The themes of the primal need to protect your family and the horror that erupts when that does not work out, that fear of the worst kind of failure, were present as before, so you could regard this as faithful as far as that went. If you were being a little more unkind, you could also observe Clarke and Seimetz were very much the non-A List castings that the first film had hired, and though they did not do anything particularly wrong, they were not really the most starry couple to grace a horror movie, though maybe they were not meant to be. The biggest name in this case was John Lithgow, playing the oldtimer Jud who lives next door and introduces Louis to the burial ground beyond the woods that has magical qualities, handy for bringing back Ellie's beloved dead cat Church, after he is run over by one of those damned trucks.

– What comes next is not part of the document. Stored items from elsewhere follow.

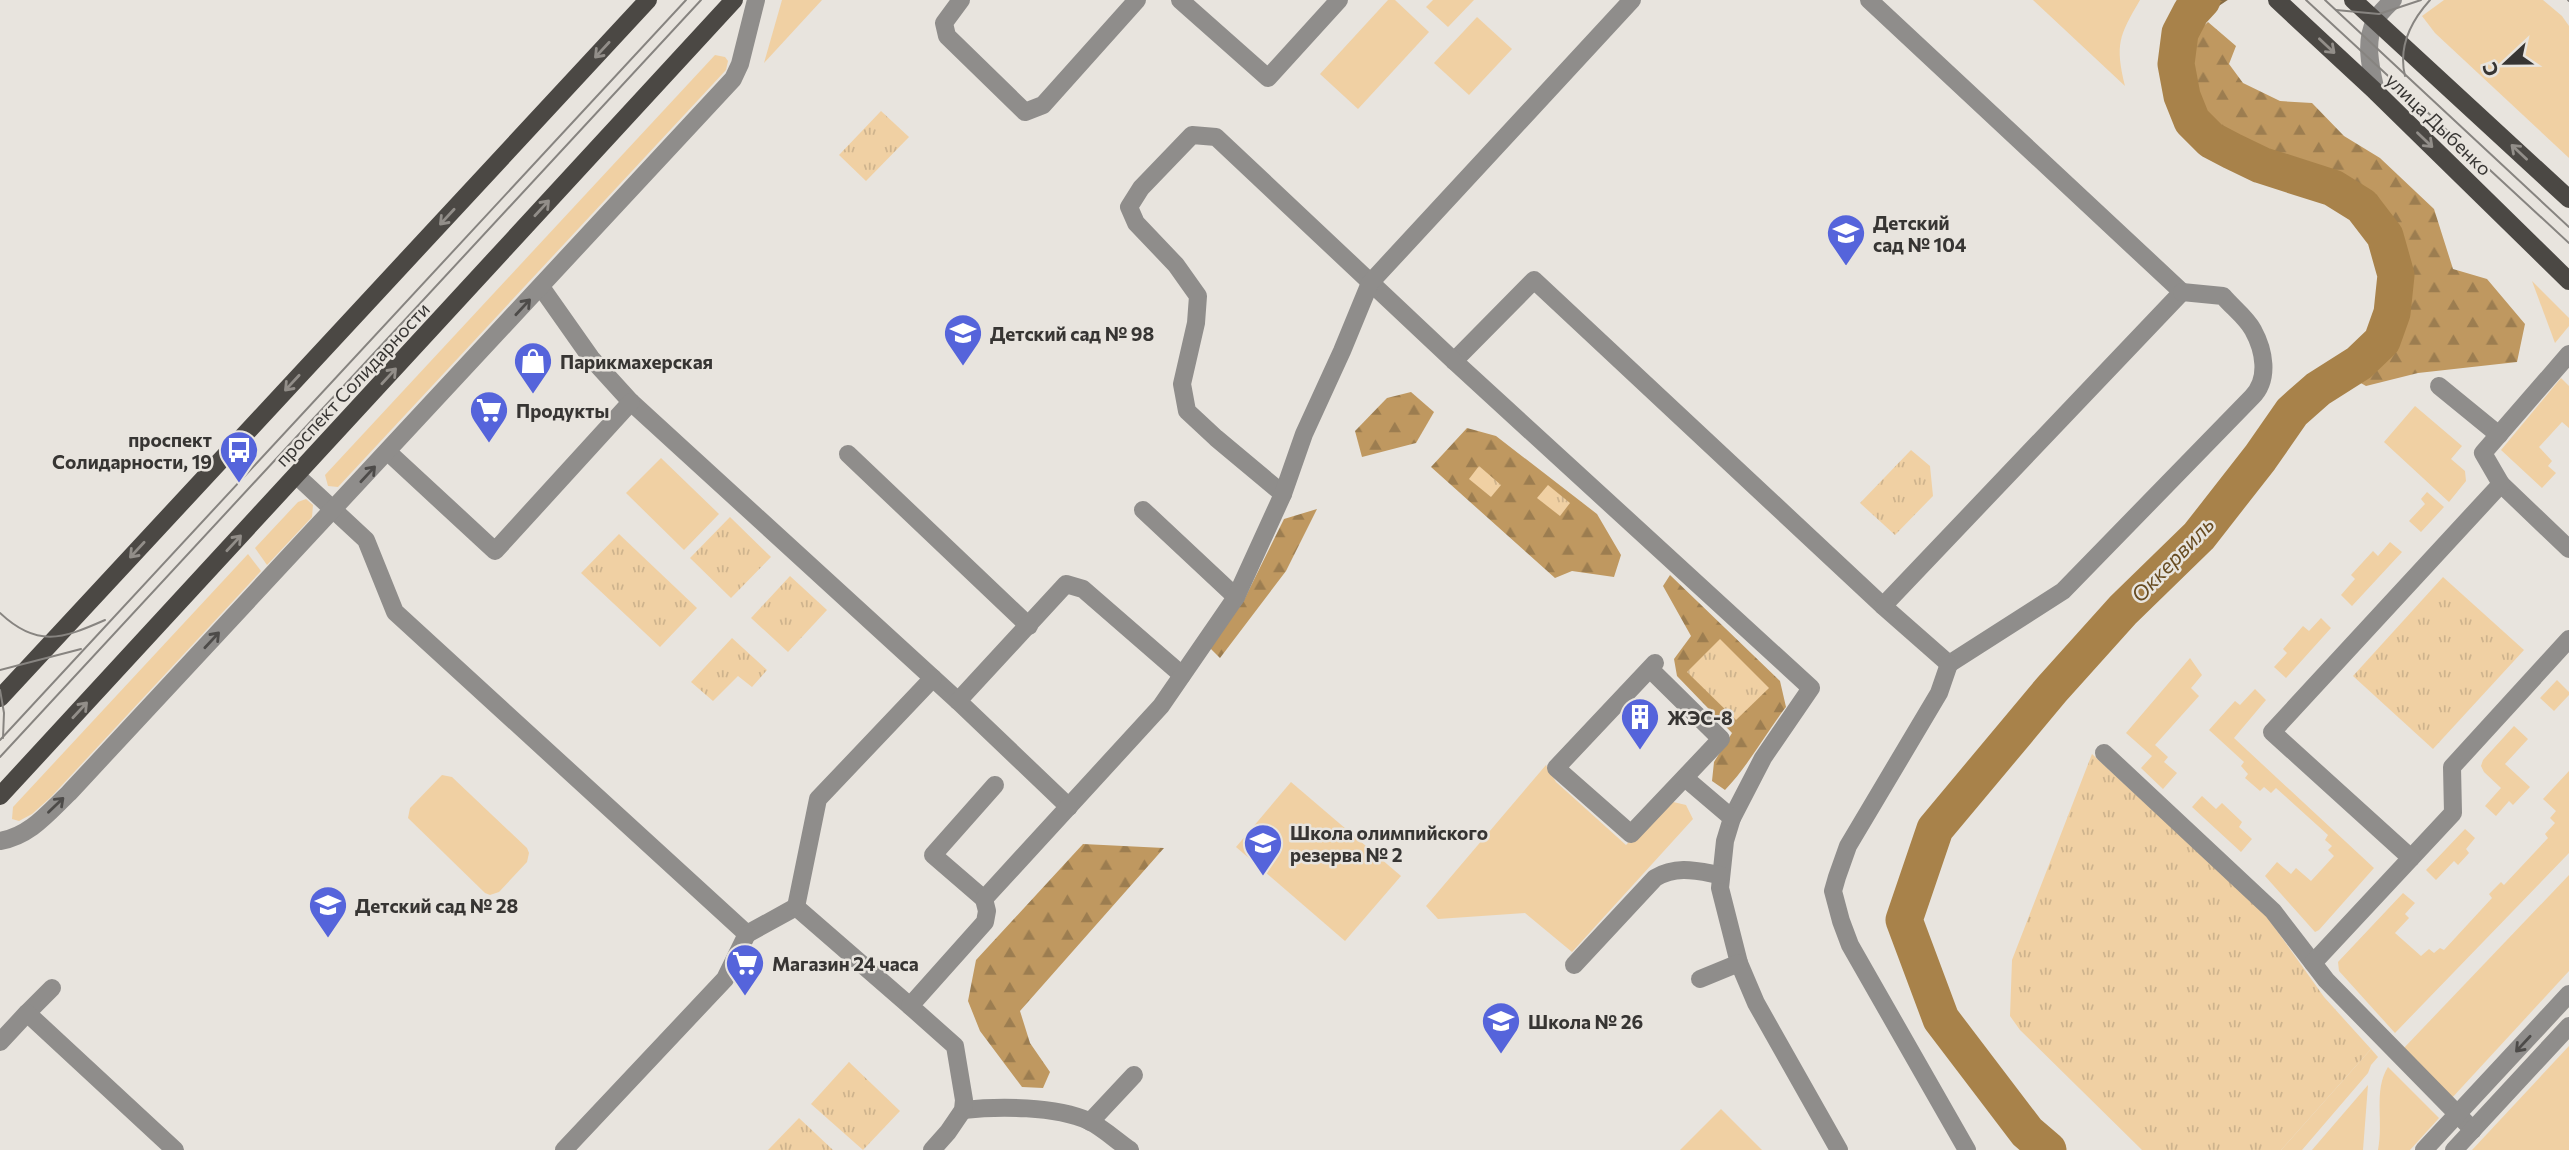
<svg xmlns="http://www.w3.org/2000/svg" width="2569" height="1150" font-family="Commissioner,sans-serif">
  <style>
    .grass { fill: #f0d0a3 }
    .forest { fill: url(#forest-firs) }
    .park { fill: url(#park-tufts) }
    .water { fill: #a8824a; stroke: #866b43; stroke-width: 2 }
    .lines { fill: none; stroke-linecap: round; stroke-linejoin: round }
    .river { stroke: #a8824a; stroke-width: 37 }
    .minor { stroke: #8f8d8b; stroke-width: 18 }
    .major { stroke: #4b4844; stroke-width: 18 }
    .tram { stroke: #878480; stroke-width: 2 }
    .oneway { stroke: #928e89 }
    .oneway2 { stroke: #4d4b49 }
    .labels { text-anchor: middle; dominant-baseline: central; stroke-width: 5; stroke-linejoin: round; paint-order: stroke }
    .street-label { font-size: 19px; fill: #373533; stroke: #e8e4de }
    .poi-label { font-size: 19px; font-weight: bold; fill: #373533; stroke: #e8e4de; text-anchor: start }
    .water-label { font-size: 21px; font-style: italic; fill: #674b20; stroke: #e8e4de }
  </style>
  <defs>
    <pattern id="forest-firs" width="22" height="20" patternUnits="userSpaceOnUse" patternTransform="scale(1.75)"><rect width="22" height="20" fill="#bf9860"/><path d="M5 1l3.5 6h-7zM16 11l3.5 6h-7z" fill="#9c7d50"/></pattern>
    <pattern id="park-tufts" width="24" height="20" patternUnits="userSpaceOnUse" patternTransform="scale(1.75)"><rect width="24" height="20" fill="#f0d0a3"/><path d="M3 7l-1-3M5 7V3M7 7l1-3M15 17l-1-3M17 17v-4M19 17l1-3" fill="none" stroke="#ceb38d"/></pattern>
  </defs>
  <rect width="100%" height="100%" fill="#e8e4de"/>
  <g class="grass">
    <path d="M782 0H822L764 63Z"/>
    <path d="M1388 0H1395L1429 32 1358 109 1320 74Z"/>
    <path d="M1433 0H1474L1448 27 1426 7Z"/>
    <path d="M2033 0H2140C2119 36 2115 44 2125 86Z"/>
    <path d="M2444 0H2543L2562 16 2569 26V158L2435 33 2422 16Z"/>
    <path d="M1477 17 1512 49 1469 95 1434 63Z"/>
    <path d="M715 55 725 57 728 61 726 70 338 487 328 486 325 475Z"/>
    <path d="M2532 281 2569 318V326L2555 343Z"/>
    <path d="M2561 378 2569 386V428L2562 422 2539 447 2552 461 2548 466 2556 473 2542 488 2501 450Z"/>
    <path d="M2415 406 2462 446 2451 459 2465 471 2466 481 2449 502 2384 442Z"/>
    <path d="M661 458 719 514 684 550 626 493Z"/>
    <path d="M2427 492 2444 507 2421 532 2409 521 2425 504 2421 499Z"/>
    <path d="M306 499 313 505 312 517 267 565 255 548 298 502Z"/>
    <path d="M2390 542 2402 552 2352 606 2341 595 2355 579 2351 575 2373 551 2378 556Z"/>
    <path d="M248 554 261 571 51 797 32 814 19 821 12 819 13 807Z"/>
    <path d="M2321 618 2331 628 2286 678 2274 667 2287 653 2283 649 2303 626 2309 631Z"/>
    <path d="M2190 658 2202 675 2191 688 2199 696 2155 745 2168 757 2164 762 2177 773 2163 789 2141 768 2152 756 2126 733Z"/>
    <path d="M2557 680 2569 692V695L2554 711 2540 698Z"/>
    <path d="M2255 689 2266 700 2234 738 2374 868 2319 930 2315 932 2265 876 2277 862 2291 874 2296 868 2311 881 2334 856 2328 850 2332 846 2325 840 2328 835 2276 788 2271 793 2264 787 2260 791 2245 778 2248 774 2241 766 2244 762 2209 730 2235 701 2240 705Z"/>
    <path d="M2514 726 2528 739 2505 764 2530 787 2513 805 2509 801 2496 816 2485 806 2501 788 2484 772 2481 766 2483 760Z"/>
    <path d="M1546 765 1556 782 1626 845 1669 801 1686 805 1693 819 1572 952 1525 913 1438 919 1426 906Z"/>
    <path d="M2569 771V853L2395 1033 2339 971 2338 962 2403 893 2415 903 2405 914 2409 918 2395 933 2421 956 2429 949 2434 953 2440 948 2444 950 2492 898 2489 894 2501 882 2504 885 2548 838 2545 834 2555 823 2550 818 2556 811 2543 799Z"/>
    <path d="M442 775 452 777 527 848 529 853 527 862 499 892 490 895 485 893 408 818 410 808Z"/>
    <path d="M1291 782 1401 876 1345 941 1236 847Z"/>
    <path d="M2202 796 2216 809 2222 803 2242 822 2239 827 2252 839 2241 852 2192 807Z"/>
    <path d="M2465 829 2475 838 2466 849 2469 853 2458 865 2454 861 2436 880 2426 870Z"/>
    <path d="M2569 875V971L2451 1099 2402 1050Z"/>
    <path d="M2569 1046V1150H2472Z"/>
    <path d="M2371 1049 2378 1057 2371 1065 2368 1073 2302 1150H2281Z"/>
    <path d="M2388 1067 2439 1118 2410 1150H2378C2384 1121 2373 1091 2388 1067Z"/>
    <path d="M2368 1085 2363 1150H2312Z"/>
    <path d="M1721 1109 1762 1150H1680Z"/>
  </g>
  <g class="forest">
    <path d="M2208 22 2236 46 2229 64 2243 83 2280 101 2312 103 2344 136 2380 158 2434 209 2453 269 2487 279 2525 324 2517 362 2418 373 2366 386 2352 378 2385 352 2398 326 2406 278 2395 237 2361 196 2277 163 2222 137 2198 111 2187 67 2197 32Z"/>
    <path d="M1411 392 1434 412 1416 443 1362 457 1355 431 1387 398Z"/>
    <path d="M1467 428 1496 436 1597 514 1621 555 1614 577 1572 571 1555 578 1431 467Z"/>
    <path d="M1317 509 1286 571 1220 658 1209 647 1243 602 1284 519Z"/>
    <path d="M1670 575 1780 681 1786 707C1765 734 1749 765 1725 790L1712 781 1714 762 1732 733 1677 676 1674 659 1691 636 1663 586Z"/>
    <path d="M1083 844 1164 848 1020 1011 1030 1043 1050 1072 1043 1088 1022 1087 980 1031 968 1001 976 960Z"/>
  </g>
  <g class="park">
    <path d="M881 111 909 137 866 181 839 155Z"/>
    <path d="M1911 450 1930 466 1933 496 1895 535 1860 503Z"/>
    <path d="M1479 466 1501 485 1491 497 1469 479Z"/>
    <path d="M1548 485 1570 503 1560 516 1537 498Z"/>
    <path d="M730 517 771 557 731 598 690 558Z"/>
    <path d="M619 534 697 608 660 647 581 573Z"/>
    <path d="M790 576 827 610 788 652 751 618Z"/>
    <path d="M2443 577 2524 650 2433 749 2353 676Z"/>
    <path d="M732 638 767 670 752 687 738 676 713 701 691 682Z"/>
    <path d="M1720 639 1769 688 1736 720 1687 672Z"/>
    <path d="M2092 754 2265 914 2324 997 2371 1049 2281 1150H2142L2020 1030 2010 1016 2012 960Z"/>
    <path d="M849 1062 900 1111 863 1150 811 1104Z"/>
    <path d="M799 1118 833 1150H768Z"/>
  </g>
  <path class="water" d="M2178 0H2226C2178 31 2180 53 2193 104L2180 108C2163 65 2163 45 2178 0Z"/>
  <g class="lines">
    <path class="river" d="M2048 1150 2027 1132 1941 1019 1904 920 1935 829 2052 689 2123 610 2199 536 2260 458 2292 412 2318 389 2359 363 2382 341 2392 313 2396 275 2385 236 2362 206 2333 188 2261 165 2232 151 2211 140 2192 121 2182 96 2176 64 2180 33 2191 12 2202 0"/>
    <g class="minor">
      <path d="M961 0 944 23 947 36 1025 112 1043 105 1137 0"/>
      <path d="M1180 0 1268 78 1339 0"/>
      <path d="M2376 92C2371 69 2364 43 2375 21 2379 13 2387 6 2393 0"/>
      <path d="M541 287 591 358 631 402 958 701"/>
      <path d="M1454 361 1534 280 1883 606 2182 292 1869 0"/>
      <path d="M2439 386 2499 435"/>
      <path d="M388 452 495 551 631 402"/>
      <path d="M848 454 1029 626"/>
      <path d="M297 476 366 540 395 612 747 934 796 907 910 1006"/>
      <path d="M2501 484 2569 549"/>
      <path d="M1283 494 1216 438 1187 411 1182 384 1196 323 1198 296 1176 265 1136 223 1129 207 1141 188 1192 135 1216 137 1454 361 1811 688 1763 758 1732 818 1725 841 1720 888 1739 963 1756 1003 1839 1150"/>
      <path d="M1143 510 1236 597"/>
      <path d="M1883 606 1949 664 2063 591 2252 397C2270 379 2264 350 2253 330 2246 317 2232 307 2223 296L2182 292"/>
      <path d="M1949 664 1939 693 1848 846 1837 877 1833 891 1841 921 1850 945 1967 1150"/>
      <path d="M1650 669 1721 739 1631 834 1556 768 1655 663"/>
      <path d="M2104 753 2273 911 2313 963"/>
      <path d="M1685 778 1732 818"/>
      <path d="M1069 807 958 701 1066 584 1083 589 1182 675"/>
      <path d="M0 841C30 836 48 813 69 793L733 79 740 64 756 0"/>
      <path d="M2411 858 2453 813 2452 767 2569 639"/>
      <path d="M984 899 933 855 995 785"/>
      <path d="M796 907 818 799 933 678"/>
      <path d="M1574 965 1655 878C1677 865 1697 871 1720 875"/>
      <path d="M1700 979 1739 963"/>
      <path d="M27 1013 52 988"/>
      <path d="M0 1042 27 1013 175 1150"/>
      <path d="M963 1110C999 1106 1055 1106 1089 1121 1103 1128 1117 1141 1130 1150"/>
      <path d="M1090 1122 1134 1075"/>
      <path d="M2473 1130 2326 980 2313 963 2411 858 2272 732 2501 484 2483 453 2569 354"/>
      <path d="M564 1150 725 979 747 934"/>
      <path d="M932 1150 948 1132 963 1110 964 1100 955 1046 910 1006 985 922 987 911 984 899 1161 706 1236 597 1283 494 1304 434 1342 351 1370 283 1632 0"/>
      <path d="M2424 1150 2569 994"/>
      <path d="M2454 1150 2569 1026"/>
    </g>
    <g class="major">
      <path d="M2277 0 2376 92 2569 281"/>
      <path d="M2353 0 2569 199"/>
      <path d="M0 698 648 0"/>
      <path d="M0 796 734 0"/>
    </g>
    <g class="tram">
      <path d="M2306 0 2569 243"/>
      <path d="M2325 0 2569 227"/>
      <path d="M2568 0 2569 1"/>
      <path d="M2336 10 2379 14 2421 0"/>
      <path d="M2405 76C2398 47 2411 21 2430 0"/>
      <path d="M0 613C37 648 62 639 105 620"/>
      <path d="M0 670 81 649"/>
      <path d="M0 690 4 713 3 738"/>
      <path d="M0 740 686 0"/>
      <path d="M0 757 701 0"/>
    </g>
  </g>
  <defs><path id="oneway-shaft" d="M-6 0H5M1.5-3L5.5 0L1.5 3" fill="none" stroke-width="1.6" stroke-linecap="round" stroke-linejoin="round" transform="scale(1.75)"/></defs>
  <g class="oneway">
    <use href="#oneway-shaft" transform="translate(2327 46) rotate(43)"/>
    <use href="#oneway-shaft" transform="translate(602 50) rotate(133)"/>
    <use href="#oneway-shaft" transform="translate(2425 140) rotate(44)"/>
    <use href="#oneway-shaft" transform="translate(2519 152) rotate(-137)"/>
    <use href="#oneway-shaft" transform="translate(542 208) rotate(-47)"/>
    <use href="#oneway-shaft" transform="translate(447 217) rotate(133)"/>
    <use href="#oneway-shaft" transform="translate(389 376) rotate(-47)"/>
    <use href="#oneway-shaft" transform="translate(292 383) rotate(133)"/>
    <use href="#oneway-shaft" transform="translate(234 543) rotate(-47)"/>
    <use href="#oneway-shaft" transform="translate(137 550) rotate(133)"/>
    <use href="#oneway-shaft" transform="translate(80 710) rotate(-47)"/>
  </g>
  <g class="oneway2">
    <use href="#oneway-shaft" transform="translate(523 307) rotate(-47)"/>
    <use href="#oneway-shaft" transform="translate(368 474) rotate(-47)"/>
    <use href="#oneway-shaft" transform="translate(212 640) rotate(-47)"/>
    <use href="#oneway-shaft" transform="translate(56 805) rotate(-44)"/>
    <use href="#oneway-shaft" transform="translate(2523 1044) rotate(133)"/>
  </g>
  <defs>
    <g id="school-pin" transform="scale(2.0125)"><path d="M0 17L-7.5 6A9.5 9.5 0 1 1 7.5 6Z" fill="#5564db" stroke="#e8e4de"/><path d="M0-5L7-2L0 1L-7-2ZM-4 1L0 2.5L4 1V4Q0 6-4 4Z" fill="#fff"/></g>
    <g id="shop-pin" transform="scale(2.0125)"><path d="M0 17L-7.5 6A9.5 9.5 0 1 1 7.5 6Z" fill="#5564db" stroke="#e8e4de"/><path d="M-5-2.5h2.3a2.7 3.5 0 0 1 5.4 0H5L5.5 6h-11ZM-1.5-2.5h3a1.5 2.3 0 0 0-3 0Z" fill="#fff"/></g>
    <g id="supermarket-pin" transform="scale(2.0125)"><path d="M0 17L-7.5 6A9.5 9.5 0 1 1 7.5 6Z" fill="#5564db" stroke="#e8e4de"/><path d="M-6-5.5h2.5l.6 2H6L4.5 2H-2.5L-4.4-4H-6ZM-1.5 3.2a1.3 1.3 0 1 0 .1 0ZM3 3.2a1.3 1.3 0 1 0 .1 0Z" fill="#fff"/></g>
    <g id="bus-pin" transform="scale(2.0125)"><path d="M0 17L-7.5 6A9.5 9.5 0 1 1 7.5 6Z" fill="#5564db" stroke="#e8e4de"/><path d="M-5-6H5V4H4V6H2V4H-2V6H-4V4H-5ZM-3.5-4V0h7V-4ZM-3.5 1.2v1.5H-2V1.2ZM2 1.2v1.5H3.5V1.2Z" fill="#fff"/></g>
    <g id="building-pin" transform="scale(2.0125)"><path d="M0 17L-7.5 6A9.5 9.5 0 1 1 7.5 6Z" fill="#5564db" stroke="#e8e4de"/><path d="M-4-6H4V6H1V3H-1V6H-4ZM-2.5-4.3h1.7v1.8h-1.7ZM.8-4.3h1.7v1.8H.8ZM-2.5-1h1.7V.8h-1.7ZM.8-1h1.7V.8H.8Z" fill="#fff"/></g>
  </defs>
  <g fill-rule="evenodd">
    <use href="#school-pin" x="1846" y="233"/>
    <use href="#school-pin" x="963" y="333"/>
    <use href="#shop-pin" x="533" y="361"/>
    <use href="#supermarket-pin" x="489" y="410"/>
    <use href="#bus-pin" x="239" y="450"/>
    <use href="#building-pin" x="1640" y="717"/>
    <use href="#school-pin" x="1263" y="843"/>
    <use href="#school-pin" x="328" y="905"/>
    <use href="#supermarket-pin" x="745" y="963"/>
    <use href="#school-pin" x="1501" y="1021"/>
  </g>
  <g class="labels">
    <g class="street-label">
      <text transform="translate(2439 124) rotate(44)">улица Дыбенко</text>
      <text transform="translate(352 384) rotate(-47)">проспект Солидарности</text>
    </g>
    <g class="poi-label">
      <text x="1873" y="222">Детский<tspan x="1873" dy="22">сад № 104</tspan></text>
      <text x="990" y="333">Детский сад № 98</text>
      <text x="560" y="361">Парикмахерская</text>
      <text x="516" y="410">Продукты</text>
      <text x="212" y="439" text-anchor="end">проспект<tspan x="212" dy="22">Солидарности, 19</tspan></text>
      <text x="1667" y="717">ЖЭС-8</text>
      <text x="1290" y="832">Школа олимпийского<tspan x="1290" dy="22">резерва № 2</tspan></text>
      <text x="355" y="905">Детский сад № 28</text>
      <text x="772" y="963">Магазин 24 часа</text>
      <text x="1528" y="1021">Школа № 26</text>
    </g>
    <g class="water-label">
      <text transform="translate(2172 559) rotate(-46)">Оккервиль</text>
    </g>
  </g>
  <g transform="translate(2506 63) rotate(248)" stroke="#e8e4de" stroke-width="5" paint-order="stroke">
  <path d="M0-5L12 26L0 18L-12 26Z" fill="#373533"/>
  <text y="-10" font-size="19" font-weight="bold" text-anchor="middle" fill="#373533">С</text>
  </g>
</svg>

Even if you were unaware of the original plot, you would be able to discern an impending doom from such broad hints as the student (Obssa Achmed) who dies in his surgery after being, yes, run over (vehicular death was big in this story), or Rachel's flashbacks to her dead sister who hated her for being healthy while she was dying. All very ominous, and taken from the text, but the changes did take this in another direction, not exactly a zombie movie of which there had been a glut over the past twenty years, but not far off either. That this chose to climax with a great big fight as if it was a superhero movie made it as indicative of its cinematic times as the '89 effort had been of its decade, and the jump scare-heavy arrangement served to merely make the movie irritatingly loud instead of actually scary. The King novel, like it or not (and it is a difficult book to wholly endorse), did get under the skin of the reader. It was unlikely this incarnation would have the same effect. Music by Christopher Young.